───── EXTRACT TO READ ─────
Roger Lee

Personal information
- Full name: Roger Colville Lee
- Date of birth: 1 July 1991 (age 35)
- Place of birth: Southampton, Bermuda
- Height: 1.80 m (5 ft 11 in)
- Position: Midfielder

Team information
- Current team: Heanor Town

Youth career
- 2009–2013: Indianapolis Greyhounds

Senior career*
- Years: Team / Apps / (Gls)
- 2008–2010: Somerset Eagles
- 2010–2012: Bermuda Hogges / 35 / (0)
- 2012–2014: Robin Hood
- 2014: Weston-super-Mare / 1 / (0)
- 2014–2015: Clevedon Town / 7 / (0)
- 2015: Rugby Town / 3 / (0)
- 2015: Stamford / 7 / (0)
- 2015–2016: Basford United / 7 / (0)
- 2016: Corby Town / 4 / (0)
- 2016–2017: Stafford Rangers / 2 / (0)
- 2017–2018: Loughborough Dynamo / 17 / (0)
- 2017–2018: FK Jurnieks / 6 / (0)
- 2018–2019: JK Tallinna Kalev / 24 / (0)
- 2021–2022: Mickleover / 12 / (0)
- 2022: Loughborough Dynamo / 13 / (0)
───── RECORD SET ─────
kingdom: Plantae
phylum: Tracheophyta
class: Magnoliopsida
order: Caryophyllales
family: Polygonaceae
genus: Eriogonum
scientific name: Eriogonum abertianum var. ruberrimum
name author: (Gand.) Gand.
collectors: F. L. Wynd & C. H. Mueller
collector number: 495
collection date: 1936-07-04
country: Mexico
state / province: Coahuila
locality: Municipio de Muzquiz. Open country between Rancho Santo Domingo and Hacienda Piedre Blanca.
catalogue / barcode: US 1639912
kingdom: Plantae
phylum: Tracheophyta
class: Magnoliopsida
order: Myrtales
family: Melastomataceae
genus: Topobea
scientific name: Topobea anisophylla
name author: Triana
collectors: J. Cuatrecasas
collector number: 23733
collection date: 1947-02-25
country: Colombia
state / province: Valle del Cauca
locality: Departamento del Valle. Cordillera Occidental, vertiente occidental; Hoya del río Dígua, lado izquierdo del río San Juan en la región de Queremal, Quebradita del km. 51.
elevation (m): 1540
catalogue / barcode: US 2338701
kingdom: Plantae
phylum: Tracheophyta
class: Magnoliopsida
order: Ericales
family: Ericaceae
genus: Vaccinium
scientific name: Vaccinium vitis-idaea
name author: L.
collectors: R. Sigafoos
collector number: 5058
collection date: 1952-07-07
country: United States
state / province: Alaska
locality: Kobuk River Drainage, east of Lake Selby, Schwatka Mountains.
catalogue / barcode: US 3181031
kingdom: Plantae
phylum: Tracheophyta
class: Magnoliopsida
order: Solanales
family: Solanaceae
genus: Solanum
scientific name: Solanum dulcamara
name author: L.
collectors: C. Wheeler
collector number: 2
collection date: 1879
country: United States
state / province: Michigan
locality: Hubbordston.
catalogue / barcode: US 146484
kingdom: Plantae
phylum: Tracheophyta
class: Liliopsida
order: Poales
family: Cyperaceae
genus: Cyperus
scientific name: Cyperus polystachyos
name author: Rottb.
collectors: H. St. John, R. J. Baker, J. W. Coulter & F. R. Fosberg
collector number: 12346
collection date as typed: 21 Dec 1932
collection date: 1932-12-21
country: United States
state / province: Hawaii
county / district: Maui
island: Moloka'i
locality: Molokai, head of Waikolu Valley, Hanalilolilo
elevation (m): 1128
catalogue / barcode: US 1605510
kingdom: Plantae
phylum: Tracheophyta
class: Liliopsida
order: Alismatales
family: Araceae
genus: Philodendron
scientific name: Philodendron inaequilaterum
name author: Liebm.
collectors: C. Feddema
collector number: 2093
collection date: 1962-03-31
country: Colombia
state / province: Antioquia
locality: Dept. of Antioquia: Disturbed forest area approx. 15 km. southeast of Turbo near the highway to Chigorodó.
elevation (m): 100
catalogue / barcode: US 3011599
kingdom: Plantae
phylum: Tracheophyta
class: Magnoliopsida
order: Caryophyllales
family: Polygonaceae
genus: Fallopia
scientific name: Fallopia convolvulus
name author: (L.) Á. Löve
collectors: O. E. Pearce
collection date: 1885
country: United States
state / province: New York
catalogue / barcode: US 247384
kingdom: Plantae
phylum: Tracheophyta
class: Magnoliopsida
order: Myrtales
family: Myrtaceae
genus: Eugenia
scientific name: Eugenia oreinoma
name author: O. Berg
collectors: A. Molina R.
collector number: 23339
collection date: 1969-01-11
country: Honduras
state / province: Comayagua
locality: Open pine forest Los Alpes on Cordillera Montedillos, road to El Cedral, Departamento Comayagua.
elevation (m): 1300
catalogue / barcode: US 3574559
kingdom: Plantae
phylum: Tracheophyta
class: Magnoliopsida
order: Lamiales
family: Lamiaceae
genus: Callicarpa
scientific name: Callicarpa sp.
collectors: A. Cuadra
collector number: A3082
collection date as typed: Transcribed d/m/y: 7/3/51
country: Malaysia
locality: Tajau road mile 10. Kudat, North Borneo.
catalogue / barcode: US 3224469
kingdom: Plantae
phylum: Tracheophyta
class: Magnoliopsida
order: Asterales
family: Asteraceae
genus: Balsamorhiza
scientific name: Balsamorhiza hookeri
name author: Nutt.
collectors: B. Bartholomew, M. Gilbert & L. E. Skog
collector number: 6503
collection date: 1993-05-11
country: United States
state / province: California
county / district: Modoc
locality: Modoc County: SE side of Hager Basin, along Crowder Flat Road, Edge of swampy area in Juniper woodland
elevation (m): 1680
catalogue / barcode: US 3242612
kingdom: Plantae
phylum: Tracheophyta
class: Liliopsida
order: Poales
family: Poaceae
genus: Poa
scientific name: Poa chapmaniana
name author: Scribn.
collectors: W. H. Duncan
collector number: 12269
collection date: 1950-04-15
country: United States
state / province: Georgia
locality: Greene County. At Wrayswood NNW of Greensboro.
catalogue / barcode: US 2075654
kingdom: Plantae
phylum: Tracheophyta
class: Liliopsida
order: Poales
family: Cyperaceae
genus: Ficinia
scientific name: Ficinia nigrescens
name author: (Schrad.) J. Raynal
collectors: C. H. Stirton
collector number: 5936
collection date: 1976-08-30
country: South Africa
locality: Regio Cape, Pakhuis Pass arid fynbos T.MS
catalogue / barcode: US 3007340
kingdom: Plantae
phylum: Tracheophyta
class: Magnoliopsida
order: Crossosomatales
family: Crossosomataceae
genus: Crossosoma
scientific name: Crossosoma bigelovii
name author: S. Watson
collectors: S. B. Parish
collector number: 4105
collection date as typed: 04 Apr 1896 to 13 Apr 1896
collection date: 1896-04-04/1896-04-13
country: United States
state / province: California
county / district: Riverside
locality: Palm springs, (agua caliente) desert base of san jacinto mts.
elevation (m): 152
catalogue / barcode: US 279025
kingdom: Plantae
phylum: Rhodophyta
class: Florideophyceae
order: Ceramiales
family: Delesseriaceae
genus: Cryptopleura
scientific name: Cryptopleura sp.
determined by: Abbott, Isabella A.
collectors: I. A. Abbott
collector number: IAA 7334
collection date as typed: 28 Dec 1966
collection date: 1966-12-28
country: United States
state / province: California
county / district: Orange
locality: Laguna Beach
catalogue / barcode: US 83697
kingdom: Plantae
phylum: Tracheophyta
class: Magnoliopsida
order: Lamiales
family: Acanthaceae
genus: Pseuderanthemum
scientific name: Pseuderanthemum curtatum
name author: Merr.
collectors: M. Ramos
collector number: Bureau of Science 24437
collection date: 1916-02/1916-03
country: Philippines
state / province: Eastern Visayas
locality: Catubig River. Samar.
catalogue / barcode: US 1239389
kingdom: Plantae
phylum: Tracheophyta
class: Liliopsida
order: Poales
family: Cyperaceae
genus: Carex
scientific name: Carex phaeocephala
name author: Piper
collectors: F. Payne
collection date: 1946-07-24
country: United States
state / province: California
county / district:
─────
REQUIRED WORK:
- 1) Answer these questions about the profile of Roger Lee:
(a) What is his place of birth?
(b) Which team is listed for his youth career?
(c) How many appearances did he make for Bermuda Hogges?
- 2) Carry on the profile of Roger Lee from its last line.

REPLIES:
- 1)
(a) Southampton, Bermuda
(b) Indianapolis Greyhounds
(c) 35

- 2)
- 2022–2023: Barwell / 13 / (0)
- 2023–2024: Rugby Town
- 2024: Rugby Borough
- 2024–2025: Quorn
- 2025–: West Bridgford Colts / 9 / (0)
- 2025–: Heanor Town / 18 / (1)

International career^{‡}
- 2008–: Bermuda / 33 / (0)

= Roger Lee (footballer) =

Bermudian footballer

Roger Colville Lee (born 1 July 1991) is a Bermudian football player who plays for side West Bridgford Colts and side Heanor Town, where he plays as a defender.

==Club career==
Lee played for local side Somerset Eagles and the Bermuda Hogges in the USL Second Division. He also played for Indianapolis Greyhounds while studying at the University of Indianapolis.

In February 2014, Lee moved to England to play for Ilkeston joining compatriots Antwan Russell, Lejuan Simmons and Rai Simons at the club, but he only played a reserve game for them. He later joined Clevedon Town from Weston-Super-Mare, where he had moved in October 2014.

Lee returned to Ilkeston for training in summer 2015 after his previous spell was marred by injuries and he trained at Weston-Super-Mare and Gloucester City. After playing three matches for Rugby Town in September 2015, he joined Stamford in October 2015.

He joined Estonian Meistriliiga club Tallinna Kalev in December 2018.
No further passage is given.